Insiden ini bermula saat gerombolan penagih utang yang diutus oleh sebuah perusahaan pembiayaan mendatangi kediaman Andy. Berdasarkan informasi yang dilansir dari Detik Oto, para petugas tersebut hanya membawa fotokopi dokumen dan sertifikat fidusia yang mencantumkan nama orang lain serta tipe kendaraan yang berbeda.

Andy menjelaskan bahwa dirinya membeli kendaraan tersebut di Jakarta pada September 2025 dengan harga Rp 1,3 miliar. Meskipun ia mampu menunjukkan dokumen kepemilikan yang sah, para debt collector tetap bersikeras melakukan penarikan hingga memicu kegaduhan di lingkungan tempat tinggalnya.

"Semua bukti pembayaran, kuitansi, BPKB, hingga faktur asli saya pegang. Tapi mereka ngotot dan berteriak di depan rumah sampai tetangga keluar semua," kata Andy, Sabtu (25/4/2026).

Tindakan tersebut kemudian dibawa ke ranah hukum oleh pihak korban melalui kuasa hukumnya, Ronald Talaway.
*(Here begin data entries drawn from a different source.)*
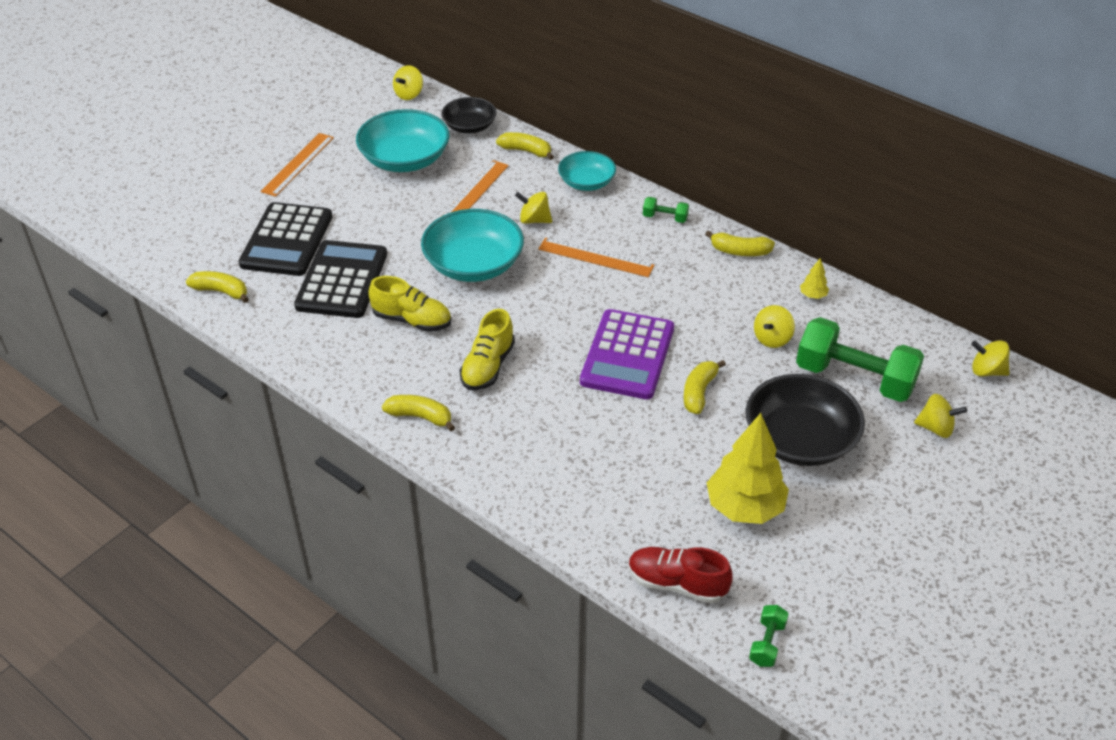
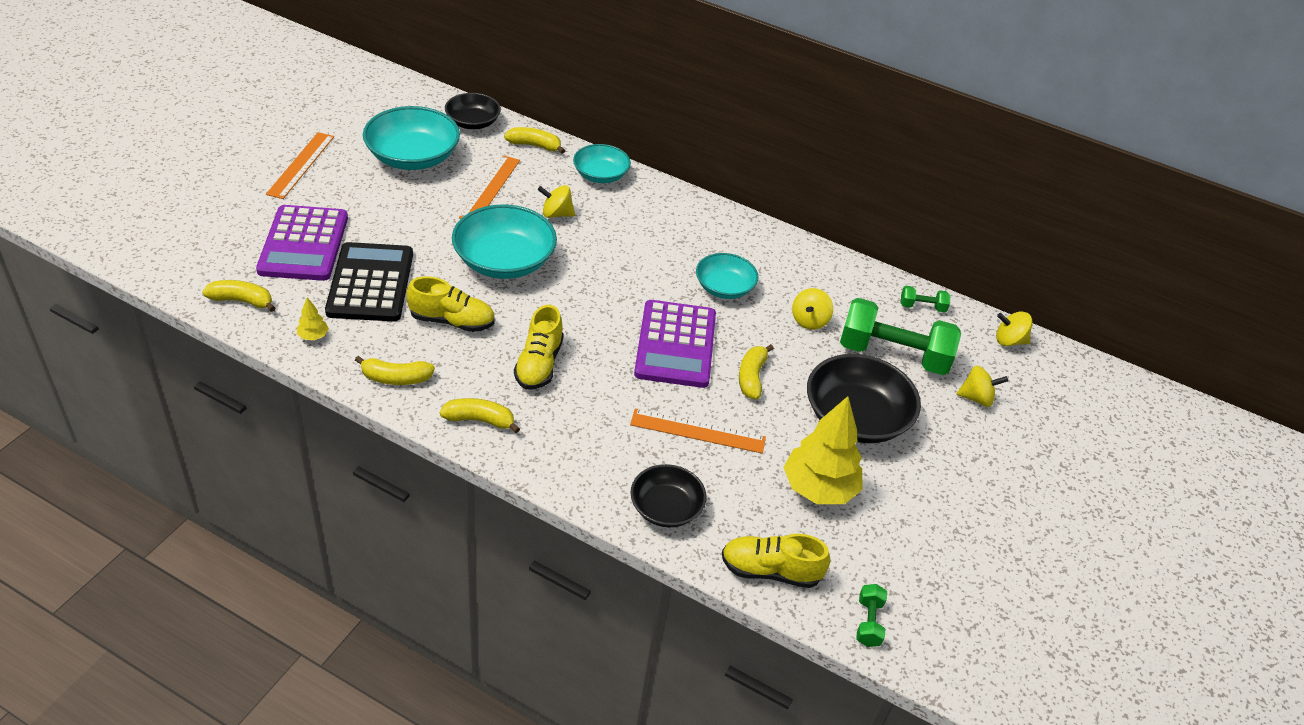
camera: 15 degrees left, 0 degrees up
black calculator [238,202,332,276] -> purple calculator [256,205,348,281]
yellow spinning top [393,65,423,100] -> none
orange ruler [538,237,655,277] -> orange ruler moved to [630,409,766,454]
red shoe [629,547,733,603] -> yellow shoe [722,534,830,588]
green dumbbell [643,197,689,223] -> green dumbbell moved to [901,286,951,312]
yellow banana [705,230,775,256] -> yellow banana moved to [355,356,435,385]
yellow tree [800,258,829,299] -> yellow tree moved to [297,297,329,340]
none -> black bowl [630,464,707,527]
none -> turquoise bowl [696,253,759,299]

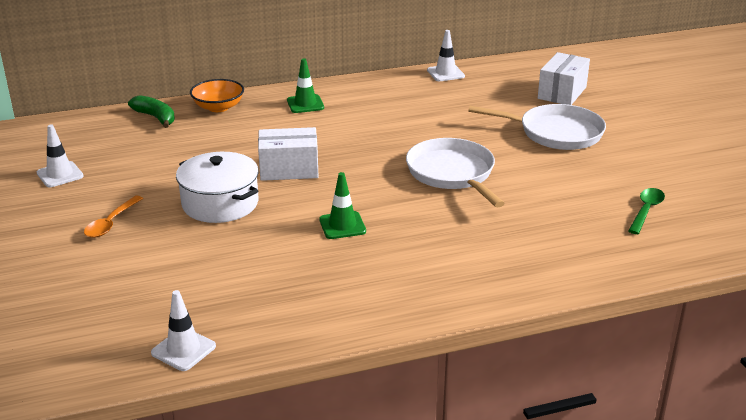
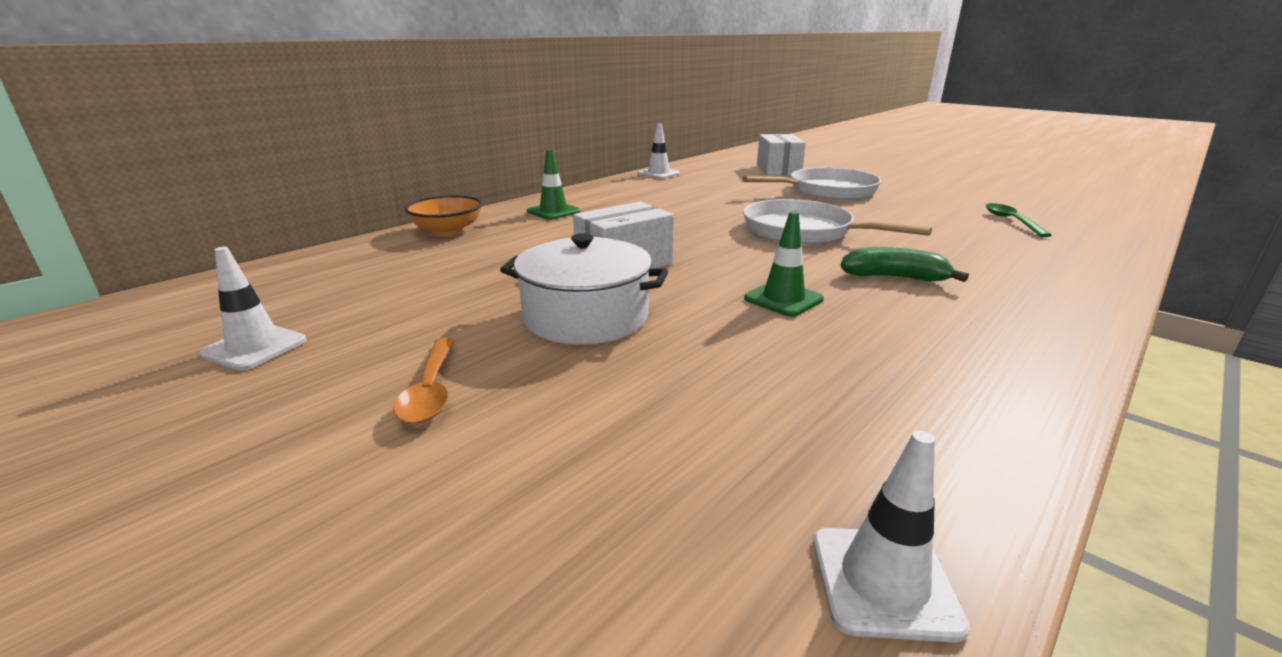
camera: 30 degrees left, 5 degrees down
green banana [128,95,175,128] -> green banana moved to [840,247,969,282]

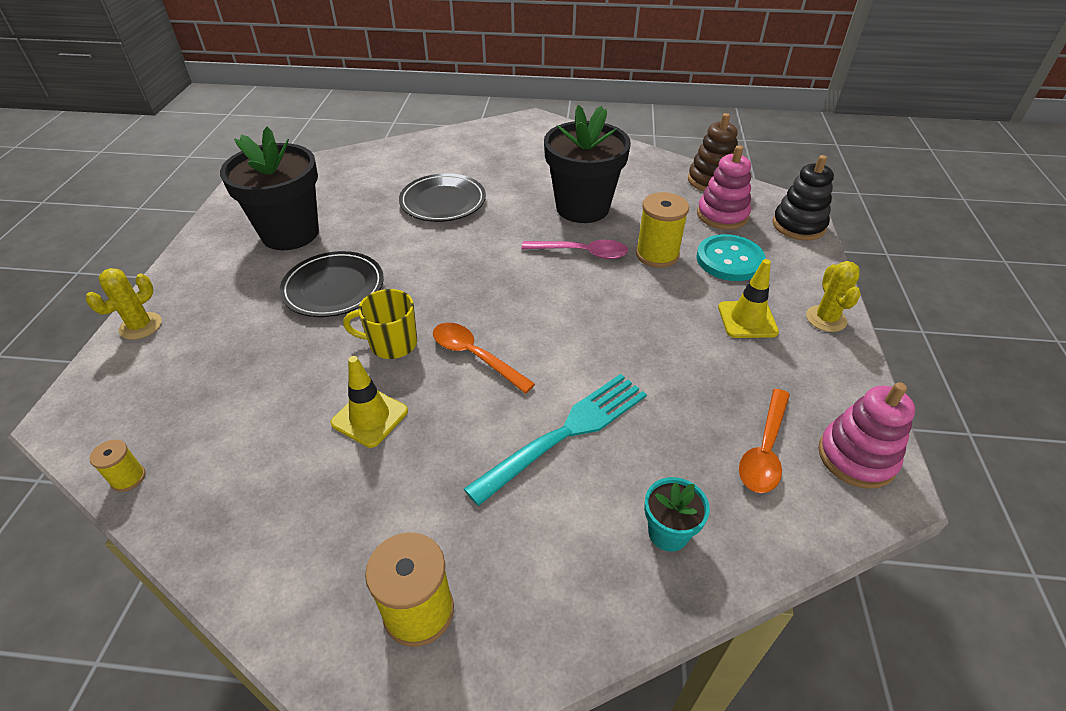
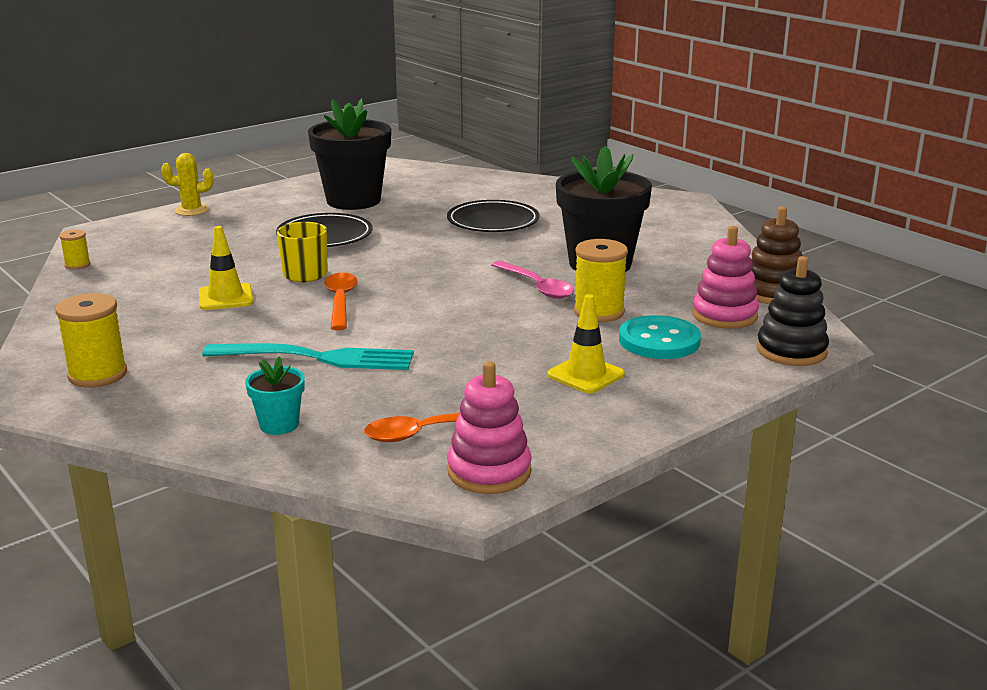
camera: 45 degrees right, 20 degrees down
yellow cactus [806,261,861,332] -> none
Laporan resmi telah terdaftar di Polrestabes Surabaya dengan nomor TBL/B/1416/XII/2025/SPKT/Polrestabes Surabaya/Polda Jawa Timur, namun pihak leasing dilaporkan belum memenuhi panggilan penyidik.

Ronald menilai bahwa aksi pemaksaan dalam upaya pengambilan kendaraan yang sudah lunas tersebut merupakan bentuk pelanggaran pidana. Menurutnya, terdapat unsur tekanan yang dominan dalam tindakan para penagih utang tersebut di lapangan.

"Perbuatan memaksa ingin merampas mobil yang sudah lunas tentunya dapat dikategorikan sebagai kejahatan perbuatan tidak menyenangkan, karena berdasarkan Pasal 448 KUHP (yang baru) disebutkan 'memaksa' adalah unsur yang dominan dalam delik pidana tersebut," tutur Ronald Talaway, Kuasa Hukum Andy.

Selain menempuh jalur pidana, pihak korban berencana mengajukan gugatan perdata untuk menuntut ganti rugi materiil maupun immateriil. Koordinasi dengan Otoritas Jasa Keuangan (OJK) dan Satuan Tugas Pemberantasan Aktivitas Keuangan Ilegal (Satgas PASTI) juga akan dilakukan guna memberikan efek jera.

"Bicara mengenai kerugian baik materiil maupun immateriil tentunya klien kami akan menempuh jalur gugatan perdata dan tidak hanya itu agar kejadian serupa tidak terjadi lagi tentunya kami akan berkoordinasi dengan OJK maupun satgas PASTI, serta lembaga perlindungan konsumen agar dapat mempertimbangkan melakukan pencabutan izin usaha demi keamanan masyarakat," pungkas Ronald Talaway.